Can you describe the aim of your research in 15 words?
To understand transcriptional (dys)regulation in the hopes of finding new treatment options in cancer.
Tell us more:
Transcriptional dysregulation is a hallmark of cancer and fuels aggressive growth and therapy resistance, but also exposes a weakness, as transcriptionally “addicted” cancer cells are exquisitely sensitive to therapeutic targeting of core-transcriptional components.
This transcriptional dysregulation is particularly prominent in mixed-lineage leukaemia (MLL)-rearranged leukaemias. My lab uses state-of-the-art technologies, such as genome-wide CRISPR-Cas9 screening approaches and advanced genomics methods such as nascent RNA-sequencing and transient transcriptome sequencing, to discover novel fundamental regulatory mechanisms that control RNA Polymerase II (RNAPII)-mediated transcription, identify how these may be dysregulated in cancer and find critical transcriptional dependencies herein.
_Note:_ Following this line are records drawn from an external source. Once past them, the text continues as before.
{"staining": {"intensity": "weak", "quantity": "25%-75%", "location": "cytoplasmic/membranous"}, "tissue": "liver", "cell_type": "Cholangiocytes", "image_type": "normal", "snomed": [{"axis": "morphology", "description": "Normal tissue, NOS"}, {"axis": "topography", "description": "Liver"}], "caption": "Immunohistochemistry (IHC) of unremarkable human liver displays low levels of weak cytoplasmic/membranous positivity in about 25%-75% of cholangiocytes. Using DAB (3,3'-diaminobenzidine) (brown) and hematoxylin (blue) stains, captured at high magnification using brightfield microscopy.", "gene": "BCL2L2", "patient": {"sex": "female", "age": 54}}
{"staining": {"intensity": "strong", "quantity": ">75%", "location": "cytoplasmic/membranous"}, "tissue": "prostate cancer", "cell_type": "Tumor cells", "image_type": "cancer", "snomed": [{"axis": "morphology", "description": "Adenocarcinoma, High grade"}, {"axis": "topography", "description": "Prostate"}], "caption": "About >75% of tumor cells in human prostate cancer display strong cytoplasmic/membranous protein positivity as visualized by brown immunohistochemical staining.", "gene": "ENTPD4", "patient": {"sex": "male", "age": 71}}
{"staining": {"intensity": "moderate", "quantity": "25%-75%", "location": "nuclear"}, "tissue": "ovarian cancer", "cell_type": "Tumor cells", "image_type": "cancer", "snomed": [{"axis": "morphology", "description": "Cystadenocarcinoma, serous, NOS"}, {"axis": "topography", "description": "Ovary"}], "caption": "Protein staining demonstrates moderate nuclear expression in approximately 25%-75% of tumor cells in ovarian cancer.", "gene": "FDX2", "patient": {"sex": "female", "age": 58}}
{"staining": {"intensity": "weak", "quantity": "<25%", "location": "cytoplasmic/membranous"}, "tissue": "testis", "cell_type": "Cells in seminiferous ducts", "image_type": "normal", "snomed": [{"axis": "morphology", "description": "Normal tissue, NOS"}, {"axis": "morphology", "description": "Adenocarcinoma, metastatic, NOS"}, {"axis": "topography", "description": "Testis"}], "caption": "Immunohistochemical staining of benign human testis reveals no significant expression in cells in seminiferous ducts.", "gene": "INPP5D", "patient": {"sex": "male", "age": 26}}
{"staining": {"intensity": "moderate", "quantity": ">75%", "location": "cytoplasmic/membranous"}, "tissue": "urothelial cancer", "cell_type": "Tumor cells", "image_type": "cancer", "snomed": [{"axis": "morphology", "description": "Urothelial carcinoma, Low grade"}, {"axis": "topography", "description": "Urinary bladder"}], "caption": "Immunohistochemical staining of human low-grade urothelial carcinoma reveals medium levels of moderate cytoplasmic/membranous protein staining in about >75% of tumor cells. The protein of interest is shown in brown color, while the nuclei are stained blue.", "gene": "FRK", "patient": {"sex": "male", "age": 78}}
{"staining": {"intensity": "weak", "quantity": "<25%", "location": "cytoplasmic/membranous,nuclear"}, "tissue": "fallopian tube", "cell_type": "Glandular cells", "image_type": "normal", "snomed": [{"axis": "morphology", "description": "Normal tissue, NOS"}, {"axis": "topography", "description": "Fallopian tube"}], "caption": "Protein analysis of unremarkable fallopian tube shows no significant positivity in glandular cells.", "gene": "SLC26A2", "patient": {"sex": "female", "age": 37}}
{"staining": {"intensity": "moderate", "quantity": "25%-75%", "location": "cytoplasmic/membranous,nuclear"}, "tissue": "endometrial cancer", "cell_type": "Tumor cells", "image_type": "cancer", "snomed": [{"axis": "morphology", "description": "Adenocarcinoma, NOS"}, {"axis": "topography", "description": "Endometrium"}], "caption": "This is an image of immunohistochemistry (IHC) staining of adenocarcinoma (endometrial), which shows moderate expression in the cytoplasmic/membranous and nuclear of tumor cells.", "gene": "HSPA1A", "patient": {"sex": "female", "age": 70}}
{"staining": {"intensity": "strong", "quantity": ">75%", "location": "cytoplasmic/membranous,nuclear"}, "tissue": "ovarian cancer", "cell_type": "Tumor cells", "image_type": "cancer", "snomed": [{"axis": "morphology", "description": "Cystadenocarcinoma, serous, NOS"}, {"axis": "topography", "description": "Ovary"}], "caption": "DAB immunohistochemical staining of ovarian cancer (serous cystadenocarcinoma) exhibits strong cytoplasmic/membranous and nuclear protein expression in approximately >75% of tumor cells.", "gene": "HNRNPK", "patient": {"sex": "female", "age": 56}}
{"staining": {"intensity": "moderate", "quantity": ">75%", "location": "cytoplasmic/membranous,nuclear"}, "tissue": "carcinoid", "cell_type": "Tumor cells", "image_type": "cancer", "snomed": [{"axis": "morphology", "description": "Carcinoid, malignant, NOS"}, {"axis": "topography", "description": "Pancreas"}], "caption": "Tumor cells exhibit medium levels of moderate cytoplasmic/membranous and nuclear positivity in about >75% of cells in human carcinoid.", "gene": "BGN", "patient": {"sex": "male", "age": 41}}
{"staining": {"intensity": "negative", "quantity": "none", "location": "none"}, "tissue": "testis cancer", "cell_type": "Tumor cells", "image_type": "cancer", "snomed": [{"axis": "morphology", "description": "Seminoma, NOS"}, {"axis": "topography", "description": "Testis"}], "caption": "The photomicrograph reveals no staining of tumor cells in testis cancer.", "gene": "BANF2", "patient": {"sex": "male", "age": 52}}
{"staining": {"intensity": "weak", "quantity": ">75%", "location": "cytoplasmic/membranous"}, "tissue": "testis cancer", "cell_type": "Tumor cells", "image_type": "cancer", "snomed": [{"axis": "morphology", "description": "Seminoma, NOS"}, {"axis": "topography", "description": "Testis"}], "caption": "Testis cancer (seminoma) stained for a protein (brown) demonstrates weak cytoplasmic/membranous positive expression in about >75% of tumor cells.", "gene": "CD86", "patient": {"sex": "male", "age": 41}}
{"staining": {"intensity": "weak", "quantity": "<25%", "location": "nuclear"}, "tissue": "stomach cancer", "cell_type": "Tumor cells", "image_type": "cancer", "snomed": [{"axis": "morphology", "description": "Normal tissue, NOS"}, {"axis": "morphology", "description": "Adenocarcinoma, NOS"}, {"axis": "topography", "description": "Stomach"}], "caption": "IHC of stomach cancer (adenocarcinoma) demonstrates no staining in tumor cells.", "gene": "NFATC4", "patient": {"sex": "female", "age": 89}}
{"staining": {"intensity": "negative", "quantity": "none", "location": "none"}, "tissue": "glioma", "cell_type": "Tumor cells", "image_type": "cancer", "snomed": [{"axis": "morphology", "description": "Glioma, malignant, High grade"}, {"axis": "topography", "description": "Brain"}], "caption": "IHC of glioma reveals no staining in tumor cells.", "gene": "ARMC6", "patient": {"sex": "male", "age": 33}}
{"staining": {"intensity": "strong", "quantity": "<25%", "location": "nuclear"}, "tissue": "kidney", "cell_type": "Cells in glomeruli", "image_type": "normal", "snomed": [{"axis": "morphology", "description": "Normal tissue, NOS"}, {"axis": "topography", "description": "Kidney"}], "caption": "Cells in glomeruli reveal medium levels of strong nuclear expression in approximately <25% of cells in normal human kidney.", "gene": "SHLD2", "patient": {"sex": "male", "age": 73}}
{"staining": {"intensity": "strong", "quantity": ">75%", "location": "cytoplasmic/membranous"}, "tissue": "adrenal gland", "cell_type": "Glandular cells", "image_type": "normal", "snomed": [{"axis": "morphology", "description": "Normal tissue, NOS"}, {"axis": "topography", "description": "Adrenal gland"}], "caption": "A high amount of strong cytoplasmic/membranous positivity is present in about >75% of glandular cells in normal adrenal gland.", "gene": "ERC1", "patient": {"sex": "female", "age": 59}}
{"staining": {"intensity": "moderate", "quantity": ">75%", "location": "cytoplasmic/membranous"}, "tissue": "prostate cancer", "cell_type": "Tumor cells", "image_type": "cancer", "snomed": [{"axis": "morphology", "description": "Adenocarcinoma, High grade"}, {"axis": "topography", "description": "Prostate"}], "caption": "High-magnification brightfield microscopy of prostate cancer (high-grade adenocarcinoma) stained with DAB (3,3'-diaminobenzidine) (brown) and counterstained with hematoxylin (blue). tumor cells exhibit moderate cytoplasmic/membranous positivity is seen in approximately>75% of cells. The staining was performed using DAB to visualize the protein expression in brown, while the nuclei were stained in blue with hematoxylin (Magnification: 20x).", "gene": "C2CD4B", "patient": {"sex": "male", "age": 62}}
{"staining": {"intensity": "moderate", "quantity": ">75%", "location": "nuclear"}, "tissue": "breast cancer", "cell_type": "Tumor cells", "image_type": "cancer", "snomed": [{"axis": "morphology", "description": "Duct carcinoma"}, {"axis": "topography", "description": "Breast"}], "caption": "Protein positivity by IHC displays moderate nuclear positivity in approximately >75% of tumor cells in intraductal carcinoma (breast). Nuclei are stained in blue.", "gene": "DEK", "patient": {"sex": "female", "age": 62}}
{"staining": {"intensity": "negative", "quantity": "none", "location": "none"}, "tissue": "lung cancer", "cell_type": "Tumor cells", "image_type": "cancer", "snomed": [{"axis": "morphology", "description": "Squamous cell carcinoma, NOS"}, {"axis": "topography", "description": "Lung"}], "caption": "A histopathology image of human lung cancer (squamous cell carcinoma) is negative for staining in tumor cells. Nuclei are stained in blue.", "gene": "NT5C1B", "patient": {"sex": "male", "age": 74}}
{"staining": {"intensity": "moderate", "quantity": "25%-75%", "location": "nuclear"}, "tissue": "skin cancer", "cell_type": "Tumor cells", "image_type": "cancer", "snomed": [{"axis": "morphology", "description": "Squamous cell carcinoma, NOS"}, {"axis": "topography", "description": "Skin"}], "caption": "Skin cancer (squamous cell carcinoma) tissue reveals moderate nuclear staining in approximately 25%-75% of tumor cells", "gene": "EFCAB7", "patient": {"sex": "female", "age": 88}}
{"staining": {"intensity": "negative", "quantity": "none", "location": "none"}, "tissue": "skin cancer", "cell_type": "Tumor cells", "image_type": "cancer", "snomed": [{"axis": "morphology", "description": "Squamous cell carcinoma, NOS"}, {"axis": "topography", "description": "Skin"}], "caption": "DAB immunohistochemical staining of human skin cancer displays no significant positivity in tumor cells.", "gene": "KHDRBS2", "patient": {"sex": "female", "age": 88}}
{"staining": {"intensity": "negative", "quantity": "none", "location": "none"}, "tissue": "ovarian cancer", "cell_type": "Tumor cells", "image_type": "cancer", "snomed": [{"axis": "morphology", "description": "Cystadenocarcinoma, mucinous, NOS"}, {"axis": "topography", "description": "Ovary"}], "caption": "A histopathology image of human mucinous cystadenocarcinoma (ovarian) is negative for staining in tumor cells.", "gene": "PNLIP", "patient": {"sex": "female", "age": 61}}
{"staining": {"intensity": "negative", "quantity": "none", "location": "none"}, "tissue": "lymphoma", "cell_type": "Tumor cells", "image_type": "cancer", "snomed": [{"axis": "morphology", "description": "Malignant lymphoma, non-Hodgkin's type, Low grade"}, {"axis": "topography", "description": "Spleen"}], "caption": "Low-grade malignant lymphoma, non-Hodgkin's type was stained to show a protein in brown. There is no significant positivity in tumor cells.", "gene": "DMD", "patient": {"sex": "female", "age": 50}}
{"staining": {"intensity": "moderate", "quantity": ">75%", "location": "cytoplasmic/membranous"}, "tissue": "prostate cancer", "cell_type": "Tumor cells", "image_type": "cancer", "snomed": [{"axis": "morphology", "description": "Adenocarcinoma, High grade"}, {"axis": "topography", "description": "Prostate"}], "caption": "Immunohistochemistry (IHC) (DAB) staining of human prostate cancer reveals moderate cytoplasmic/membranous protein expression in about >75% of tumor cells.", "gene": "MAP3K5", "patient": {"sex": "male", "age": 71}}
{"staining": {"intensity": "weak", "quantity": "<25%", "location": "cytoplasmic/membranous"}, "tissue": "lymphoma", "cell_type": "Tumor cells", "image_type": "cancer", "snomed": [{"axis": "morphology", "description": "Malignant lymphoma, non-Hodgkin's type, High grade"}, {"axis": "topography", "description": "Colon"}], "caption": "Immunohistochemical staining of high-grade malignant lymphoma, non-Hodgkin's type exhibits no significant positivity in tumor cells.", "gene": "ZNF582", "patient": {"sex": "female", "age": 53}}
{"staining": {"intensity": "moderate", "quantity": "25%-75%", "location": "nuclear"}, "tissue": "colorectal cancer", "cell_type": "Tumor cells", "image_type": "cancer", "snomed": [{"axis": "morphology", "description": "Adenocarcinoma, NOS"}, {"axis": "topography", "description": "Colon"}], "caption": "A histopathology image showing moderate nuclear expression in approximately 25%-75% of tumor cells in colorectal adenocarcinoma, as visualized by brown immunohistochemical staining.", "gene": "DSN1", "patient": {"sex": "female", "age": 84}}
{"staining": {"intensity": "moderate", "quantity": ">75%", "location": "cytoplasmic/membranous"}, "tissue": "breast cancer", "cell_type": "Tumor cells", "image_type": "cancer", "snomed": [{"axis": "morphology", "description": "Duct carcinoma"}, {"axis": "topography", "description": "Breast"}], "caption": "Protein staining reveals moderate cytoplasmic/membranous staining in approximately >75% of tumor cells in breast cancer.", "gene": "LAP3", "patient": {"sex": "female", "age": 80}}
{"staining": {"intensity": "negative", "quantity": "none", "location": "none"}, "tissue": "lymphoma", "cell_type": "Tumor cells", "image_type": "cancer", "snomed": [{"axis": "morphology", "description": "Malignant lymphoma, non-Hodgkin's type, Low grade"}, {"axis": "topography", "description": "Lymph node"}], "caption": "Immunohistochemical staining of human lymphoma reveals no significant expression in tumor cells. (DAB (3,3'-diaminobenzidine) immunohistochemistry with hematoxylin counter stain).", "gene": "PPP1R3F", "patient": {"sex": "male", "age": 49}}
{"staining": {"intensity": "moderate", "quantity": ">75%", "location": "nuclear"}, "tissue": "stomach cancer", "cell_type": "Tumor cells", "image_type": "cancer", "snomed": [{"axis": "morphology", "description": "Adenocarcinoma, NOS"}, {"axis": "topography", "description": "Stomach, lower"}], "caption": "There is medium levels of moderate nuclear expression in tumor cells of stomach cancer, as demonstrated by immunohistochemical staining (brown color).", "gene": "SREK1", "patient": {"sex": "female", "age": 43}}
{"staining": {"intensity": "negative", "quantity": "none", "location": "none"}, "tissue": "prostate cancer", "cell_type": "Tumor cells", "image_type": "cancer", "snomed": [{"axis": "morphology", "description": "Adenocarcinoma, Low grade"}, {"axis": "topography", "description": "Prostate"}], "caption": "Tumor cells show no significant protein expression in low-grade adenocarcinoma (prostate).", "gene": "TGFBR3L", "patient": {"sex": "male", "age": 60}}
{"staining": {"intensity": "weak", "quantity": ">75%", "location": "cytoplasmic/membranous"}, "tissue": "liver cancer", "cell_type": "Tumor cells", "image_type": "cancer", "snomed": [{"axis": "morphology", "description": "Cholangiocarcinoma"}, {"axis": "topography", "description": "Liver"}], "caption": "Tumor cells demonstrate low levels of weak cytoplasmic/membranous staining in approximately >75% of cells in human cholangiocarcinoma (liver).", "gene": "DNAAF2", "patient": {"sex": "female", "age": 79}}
The goal is to identify novel small molecule inhibitors through a drug discovery program that can be utilised to selectively abrogate oncogenic transcription. Ultimately this could lead to new drug treatments for hard-to-treat cancers such as acute myeloid leukaemia (AML).
What have you discovered so far?
My work has uncovered novel regulatory mechanisms that control the RNAPII transcription cycle, which are altered in cancer and can be targeted therapeutically.
The transcription cycle is a unidirectional process that is regulated by cyclin-dependent kinases (CDKs) and their cognate cyclins at distinct checkpoints and phases such as Initiation, Pausing, Elongation, Termination and Recycling.
My work has revealed that CDK12 and CDK13 are critical during the elongation phase and that this process can be targeted in AML.
My more recent work describes the discovery of a submodule of the integrator complex, comprising INTS6, INTS8 and the phosphatase PP2A, which functionally antagonises CDK9 at the pause-release checkpoint and can be targeted therapeutically in solid and haematopoietic malignancies.
How long before your work affects patient care?
My lab’s work is focussed on the identification of critical vulnerabilities in cancers, particularly in blood cancers which are characterised by transcriptional dysregulation. Once identified, my lab will perform small molecule drug screens to identify novel inhibitors, which can subsequently be tested in vitro and in vivo. Ultimately, I hope one or more of these compounds can make it into clinical trials. This is a long-term process that can take many years, however I am confident my passion and commitment to creating better treatment options for cancer patients will be up for the challenge.
You recently won a fellowship with the Snow Medical Research Foundation — can you tell me a bit more about how that came about and what it means for your research?
I was recently chosen as one of three researchers in Australia to receive a Snow Fellowship and received $8 million to further this research project of mine. It takes years for a research idea to progress to a stage where it can have real-life implications for people. This Fellowship will give me the security and confidence I need to create these meaningful outcomes. Only six years ago I came to Australia for my postdoctoral studies and was able to benefit from the excellent research environment to do impactful science. Australia really is a place where we can compete on an international stage and the Snow Fellowship helps attract top scientists from around the world by offering the support needed to pursue big and bold research aims that will have a transformative impact.
What aspect of your research excites you the most?
I love that science is all about teamwork. You get together, brainstorm about the best ways to tackle a scientific question and then work towards a shared goal.
What’s your Holy Grail — the one thing you’d like to achieve in your research career?
It is my dream to make ground-breaking, fundamental scientific discoveries that can lead to completely novel therapeutics and improve patient outcomes. I hope to do this by creating a lab that unites the brightest minds from across the globe to pursue their scientific dreams in Australia.
What is your biggest research hurdle?
I do not see too many hurdles. Time management is always a challenge.
Who has inspired you in work or life?
I am inspired by scientists like Frederick Sanger and Richard Feynman; creative minds that had a big impact on science, but also trained and inspired the next generation of scientists.
I also embody this passion for passing my knowledge onto the next generation. It would be a dream come true to one day see my work featured in a scientific textbook that is used to educate upcoming bright and bold thinkers.
What new hobby have you picked up during COVID?
Perhaps not an entirely new hobby, but during all the lockdowns I started to do more elaborate cooking at home. It is a little bit like doing an experiment, add the right ingredients, follow the protocol, and enjoy the result.